Parmi les sujets de la loi de simplification de la vie économique, ont été abordés les thèmes de la médiation dans les litiges avec l’administration et la dépénalisation des infractions de la vie économique au profit d’amendes. Tour d’horizon de ces nouveautés.

Le réflexe de la médiation

La loi de simplification de la vie économique s’inscrit dans la démarche globale pour favoriser le règlement des conflits sans passer devant le juge.

Le recours à un médiateur est donc favorisé pour résoudre les différends entre le public et l’administration.

Concrètement, en cas de médiation, les délais de recours contentieux, c’est-à-dire les délais accordés pour saisir le juge, sont interrompus, et les délais de prescription sont suspendus.

Notez que cette règle s’applique également pour les médiations du Défenseur des droits.

Infractions en droit des sociétés : un allègement des sanctions

La loi de simplification opère également un allègement des sanctions pénales et un renforcement des amendes pour certaines infractions relatives aux sociétés.

Ainsi, le fait de ne pas fournir à certains professionnels (banques, assureurs, experts-comptables, etc.) des informations relatives à la lutte contre le blanchiment d’argent et le financement du terrorisme, de ne pas faire les déclarations ou les corrections relatives aux bénéficiaires effectifs d’une société, est puni par une amende de 200 000 € (contre 6 mois d’emprisonnement et une amende de 7 500 € jusqu’alors).

Dans cette logique de dépénalisation de certaines infractions, il faut noter que le président ou les administrateurs d’une SA ne risquent plus 6 mois d’emprisonnement en cas de manquement à leur obligation de soumettre à l’approbation de l’assemblée générale ordinaire les comptes annuels et le rapport de gestion. L’amende de 9 000 € est, quant à elle, maintenue.

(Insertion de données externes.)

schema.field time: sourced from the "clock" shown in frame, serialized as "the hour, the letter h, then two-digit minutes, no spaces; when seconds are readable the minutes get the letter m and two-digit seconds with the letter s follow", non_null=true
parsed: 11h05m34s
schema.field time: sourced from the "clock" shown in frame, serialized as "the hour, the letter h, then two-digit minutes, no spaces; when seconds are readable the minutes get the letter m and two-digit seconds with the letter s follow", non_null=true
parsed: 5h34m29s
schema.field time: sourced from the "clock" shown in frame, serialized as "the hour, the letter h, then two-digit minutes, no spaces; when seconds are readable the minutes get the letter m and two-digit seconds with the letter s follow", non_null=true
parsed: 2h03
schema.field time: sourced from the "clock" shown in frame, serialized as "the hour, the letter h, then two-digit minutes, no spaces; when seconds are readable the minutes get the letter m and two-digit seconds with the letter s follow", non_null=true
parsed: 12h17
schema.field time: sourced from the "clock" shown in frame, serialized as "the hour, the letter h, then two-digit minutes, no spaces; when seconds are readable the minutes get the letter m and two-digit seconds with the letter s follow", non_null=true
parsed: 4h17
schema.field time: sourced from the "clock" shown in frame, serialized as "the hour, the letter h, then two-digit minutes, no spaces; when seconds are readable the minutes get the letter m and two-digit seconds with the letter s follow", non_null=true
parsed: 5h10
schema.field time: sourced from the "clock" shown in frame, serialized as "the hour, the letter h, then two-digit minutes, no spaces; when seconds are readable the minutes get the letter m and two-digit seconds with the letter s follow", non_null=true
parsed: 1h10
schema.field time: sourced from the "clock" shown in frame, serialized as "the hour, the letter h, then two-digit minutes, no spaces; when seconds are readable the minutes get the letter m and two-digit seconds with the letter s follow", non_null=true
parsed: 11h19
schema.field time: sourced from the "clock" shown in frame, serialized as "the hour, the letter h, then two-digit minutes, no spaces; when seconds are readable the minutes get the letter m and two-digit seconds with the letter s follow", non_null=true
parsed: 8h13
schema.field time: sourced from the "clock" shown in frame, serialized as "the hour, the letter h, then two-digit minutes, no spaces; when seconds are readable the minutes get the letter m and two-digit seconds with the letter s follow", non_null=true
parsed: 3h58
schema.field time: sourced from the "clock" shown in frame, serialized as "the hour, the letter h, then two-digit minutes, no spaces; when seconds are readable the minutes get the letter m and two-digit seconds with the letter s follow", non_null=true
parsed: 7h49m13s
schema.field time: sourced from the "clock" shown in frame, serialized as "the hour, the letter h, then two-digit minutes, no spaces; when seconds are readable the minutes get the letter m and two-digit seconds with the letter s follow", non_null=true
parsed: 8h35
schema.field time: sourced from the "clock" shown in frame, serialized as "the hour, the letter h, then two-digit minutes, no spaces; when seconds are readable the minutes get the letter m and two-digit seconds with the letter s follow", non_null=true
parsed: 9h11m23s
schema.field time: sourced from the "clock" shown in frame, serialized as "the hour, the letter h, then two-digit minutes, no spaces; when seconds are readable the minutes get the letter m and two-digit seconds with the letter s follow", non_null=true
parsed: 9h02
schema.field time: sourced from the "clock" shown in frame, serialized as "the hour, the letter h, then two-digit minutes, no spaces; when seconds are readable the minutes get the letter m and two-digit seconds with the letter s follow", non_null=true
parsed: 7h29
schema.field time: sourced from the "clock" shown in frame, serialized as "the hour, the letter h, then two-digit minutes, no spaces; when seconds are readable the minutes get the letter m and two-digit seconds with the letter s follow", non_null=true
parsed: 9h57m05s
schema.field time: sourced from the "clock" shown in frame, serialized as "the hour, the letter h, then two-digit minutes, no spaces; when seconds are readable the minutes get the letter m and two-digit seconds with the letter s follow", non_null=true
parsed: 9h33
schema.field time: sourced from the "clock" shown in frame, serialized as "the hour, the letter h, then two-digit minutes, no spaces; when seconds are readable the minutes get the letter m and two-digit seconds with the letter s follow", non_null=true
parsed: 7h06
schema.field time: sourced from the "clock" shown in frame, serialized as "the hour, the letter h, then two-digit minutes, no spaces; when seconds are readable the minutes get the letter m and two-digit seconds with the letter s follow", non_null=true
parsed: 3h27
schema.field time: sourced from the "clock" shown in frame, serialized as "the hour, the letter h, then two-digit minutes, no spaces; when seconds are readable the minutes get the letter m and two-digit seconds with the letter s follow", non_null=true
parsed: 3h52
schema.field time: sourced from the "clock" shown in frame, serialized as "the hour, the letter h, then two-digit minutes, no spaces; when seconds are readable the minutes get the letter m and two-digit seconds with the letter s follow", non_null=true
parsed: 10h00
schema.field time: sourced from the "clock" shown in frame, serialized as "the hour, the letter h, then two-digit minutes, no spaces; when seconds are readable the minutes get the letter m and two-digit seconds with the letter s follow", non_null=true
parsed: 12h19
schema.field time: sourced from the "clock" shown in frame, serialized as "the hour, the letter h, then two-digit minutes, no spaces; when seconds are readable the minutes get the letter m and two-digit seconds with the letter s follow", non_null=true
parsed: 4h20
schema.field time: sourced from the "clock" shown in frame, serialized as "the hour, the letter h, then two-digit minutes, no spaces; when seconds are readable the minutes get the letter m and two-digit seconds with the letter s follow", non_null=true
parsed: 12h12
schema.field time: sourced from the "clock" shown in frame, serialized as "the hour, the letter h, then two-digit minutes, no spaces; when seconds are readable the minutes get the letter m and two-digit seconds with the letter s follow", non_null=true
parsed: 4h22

Enfin, les peines relatives à un manquement d’information des dirigeants sont également revues. Est, pour rappel, sanctionné le fait pour un dirigeant :

  • de ne pas mentionner dans le rapport annuel présenté aux associés une prise de participation dans une société ayant son siège sur le territoire ou la prise de contrôle d’une telle société ;
  • de ne pas rendre compte dans le rapport annuel d’activité des résultats de la société, des filiales de la société et des sociétés qu’elle contrôle par branche d’activité ;
  • de ne pas inclure dans l’annexe des comptes un tableau indiquant la situation desdites filiales et les participations de la société.

Pour ces manquements, la peine de prison est supprimée. En revanche, l’amende passe de 9 000 € à 18 000 €.

Protection des consommateurs : des sanctions allégées pour les professionnels

Pour rappel, le professionnel doit, préalablement à la conclusion d’un contrat de vente de biens ou de fourniture de services, de contenu numérique ou de services numériques hors établissement ou conclu à distance, fournir au consommateur un certain nombre d’informations, dont un formulaire type de rétractation.

Ce formulaire peut être fourni après la conclusion du contrat mais avant son exécution.

Jusqu’à présent, ne pas fournir de formulaire type ou fournir un formulaire non conforme était puni de 2 ans d’emprisonnement et de 150 000 € pour un professionnel personne physique. À présent, seule l’amende viendra sanctionner ce manquement.

Lorsqu’un consommateur vend des métaux à un professionnel, il dispose de 48 heures pour se rétracter, sans frais à sa charge. Le professionnel doit alors restituer les objets achetés ou, à défaut, une somme équivalente au double du prix de vente perçu.

Le professionnel qui ne respecte pas ses obligations encourt une amende 150 000 €. La peine de 2 ans d’emprisonnement qui était jusqu’alors prévue est supprimée.